In his first chapter on Christian morality in Mere Christianity, C.S. Lewis writes:
...a Christian is not a man [sic] who never goes wrong, but a man who is enabled to repent and pick himself up and begin again after each stumble--because the Christ-life is inside him, repairing him all the time, enabling him to repeat (in some degree) the kind of voluntary death which Christ Himself carried out. [Thus crucifying the old sinful self and enabling the new God-self to rise.]

That is why the Christian is in a different position from other people who are trying to be good. They hope, by being good, to please God if there is one; or--if they think there is not--at least they hope to deserve approval from good men. But the Christian thinks any good he does comes from the Christ-life inside him. He does not think God will love us because we are good, but that God will make us good because He loves us; just as the roof of a greenhouse does not attract the sun because it is bright, but becomes bright because the sun shines on it.

And let me make it quite clear that when Christians say the Christ-life is in them, they do not mean simply something mental or moral. When they speak of being "in Christ" or of Christ being "in them," this is not simply a way of saying that they are thinking about Christ or copying Him. They mean that Christ is actually operating in them; that the whole mass of Christians are the physical organism through which Christ acts--that we are His fingers and muscles, the cells of His body...
If you've been paying attention to these "passes" at the Biblical texts over the past several weeks or to the messages based on Ephesians, you can see how much what Lewis writes here resonates with this New Testament letter. The Church is the Body of Christ, a living organism attached to and dependent upon Christ for its life, an entity composed of all of us. The mission and purpose of the Church is fulfilled when all these individual cells healthfully work together and live together in love and cooperation.

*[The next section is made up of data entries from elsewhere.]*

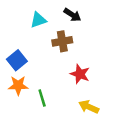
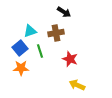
cyan triangle: (38, 20) -> (30, 31), moved
green line: (42, 98) -> (40, 51), moved

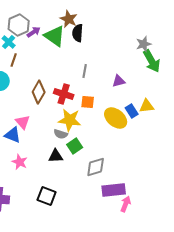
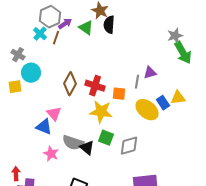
green triangle: (55, 36) -> (86, 28), size x0.7
brown line: (14, 60) -> (56, 38), moved
gray line: (85, 71) -> (137, 82), moved
gray semicircle: (61, 134) -> (73, 143), moved, size x1.5
green square: (75, 146) -> (106, 138), turned -35
black triangle: (56, 156) -> (87, 148), turned 42
gray diamond: (96, 167) -> (129, 146), moved

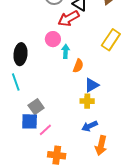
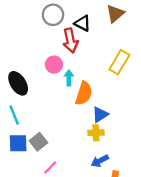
red arrow: (69, 18) -> (70, 40), turned -70
black ellipse: (20, 54) -> (18, 83), turned -35
orange semicircle: (78, 66) -> (84, 93), size x1.5
blue square: (30, 121) -> (18, 143), moved

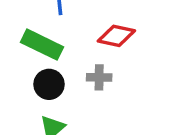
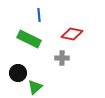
black circle: (49, 84) -> (18, 73), moved

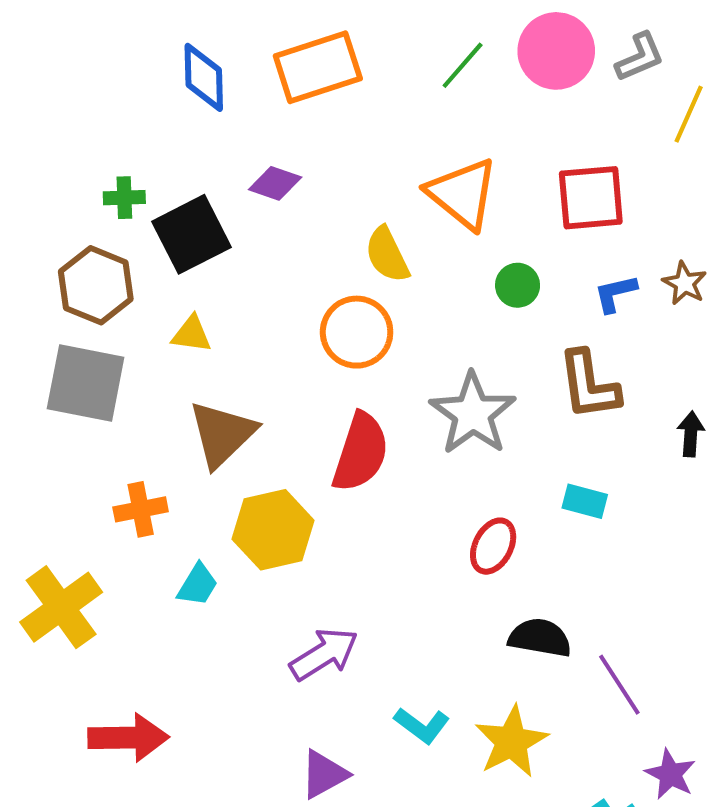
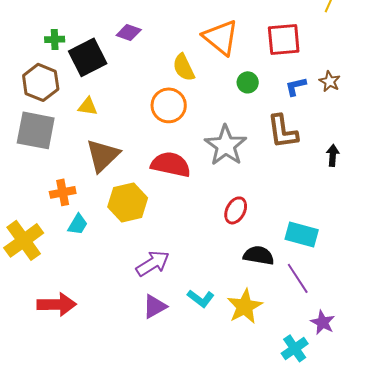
red semicircle: (361, 452) -> (171, 164), turned -96
cyan rectangle: (585, 501) -> (302, 234), moved, size x1.5
cyan trapezoid: (198, 585) -> (78, 224), moved
purple triangle: (324, 774) -> (155, 306), moved

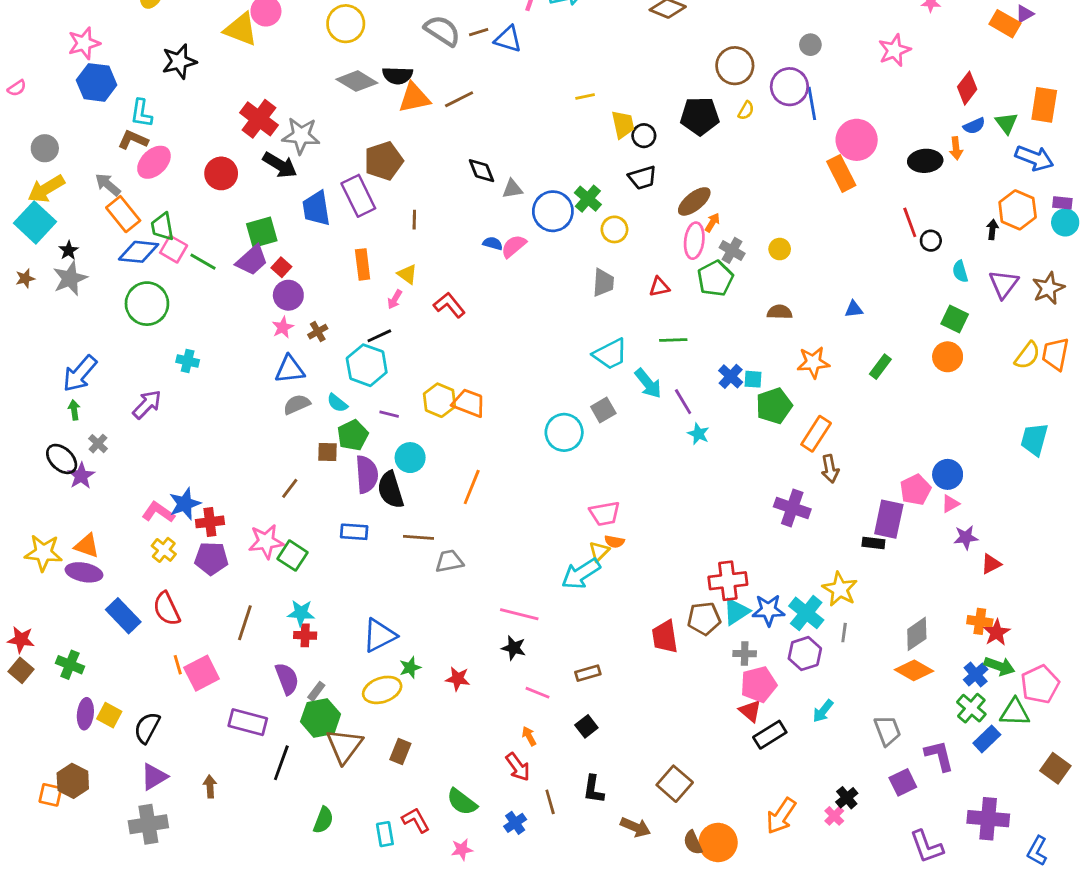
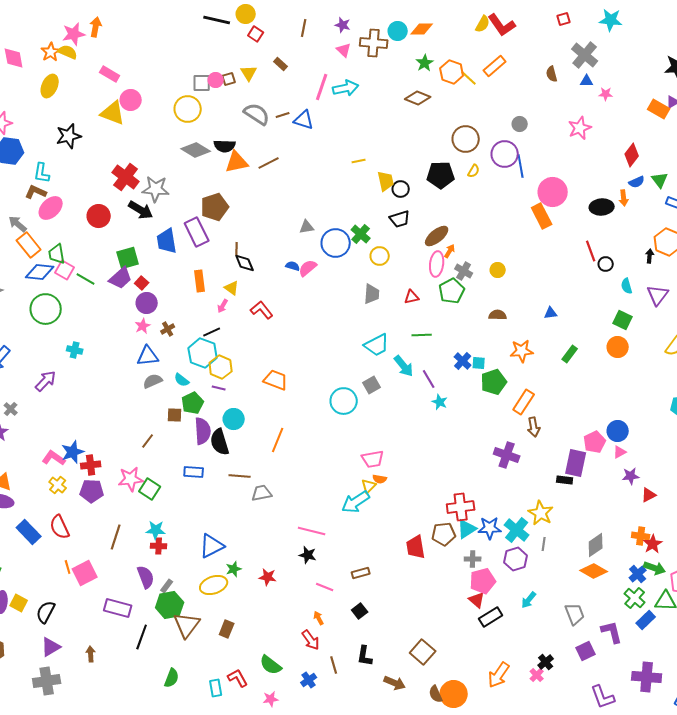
black diamond: (481, 171) -> (245, 263), moved
yellow hexagon: (440, 400) -> (221, 367), moved

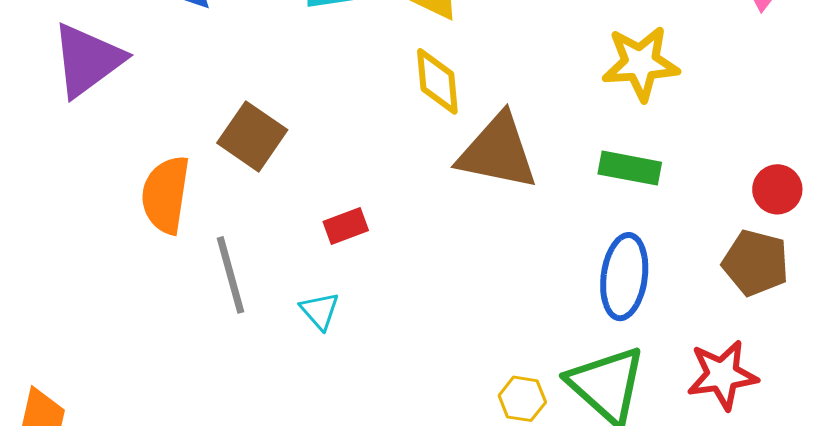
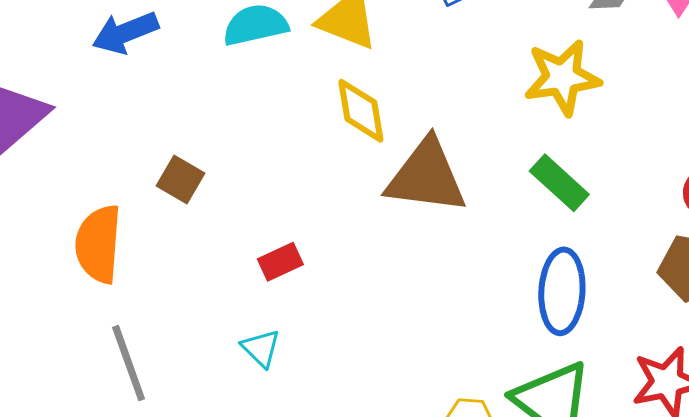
brown square: (252, 136) -> (180, 179), size x0.7
green rectangle: (630, 168) -> (559, 183), turned 36
gray line: (230, 275) -> (129, 363), moved

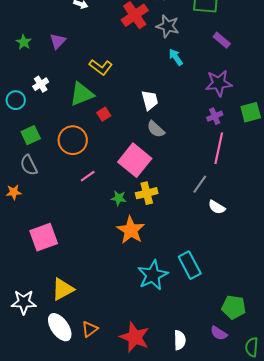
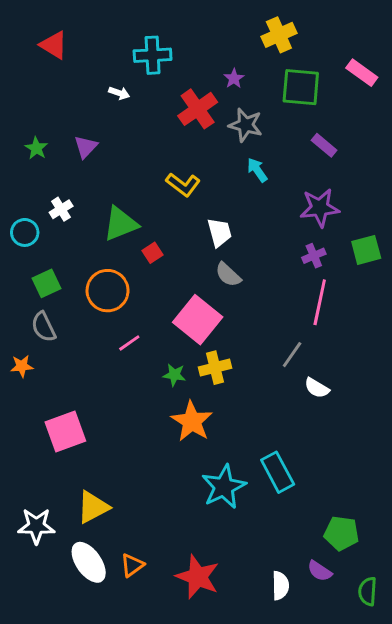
yellow L-shape: (101, 67) -> (183, 185), moved
white semicircle: (180, 340) -> (280, 586), moved

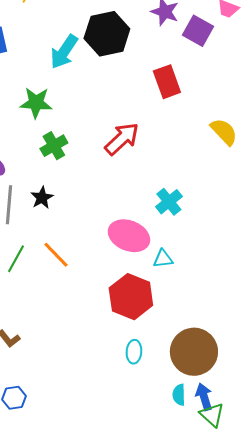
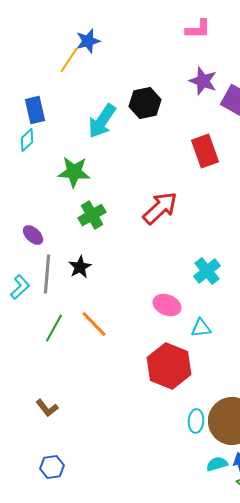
black hexagon: (107, 34) -> (145, 103), size x0.7
pink ellipse: (129, 236) -> (167, 305), size x0.7
cyan ellipse: (134, 352) -> (196, 421), moved
cyan semicircle: (179, 395) -> (217, 464), turned 75

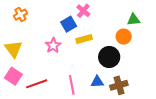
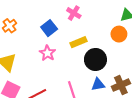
blue square: (69, 24) -> (49, 28), moved
black circle: (109, 57) -> (95, 59), moved

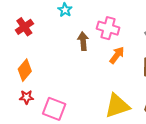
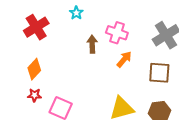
red cross: (24, 27) -> (36, 27), size x1.4

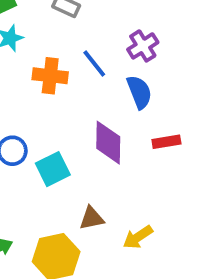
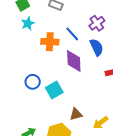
purple diamond: (108, 143) -> (74, 61), moved

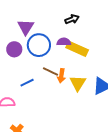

If you want to know why the Church can sometimes be so ineffectual and off-putting to the world we are called to reach with the Good News of Christ, you need look no further than this fact: There are too many Lone Ranger Christians, too many who think about "Jesus and me." Christianity isn't a me-faith; it's a we-faith. Every indivdual person is unique and special in the eyes of the God Who made us and died and rose for us; but every individual is part of a big redeemed family.

In this passage and others, Ephesians calls us to live out this revolutionary new life of love and mutuality, of interdependence and the sharing of our gifts for the good of the Church internally and the mission of the Church externally.

More on this passage later in the week, I hope.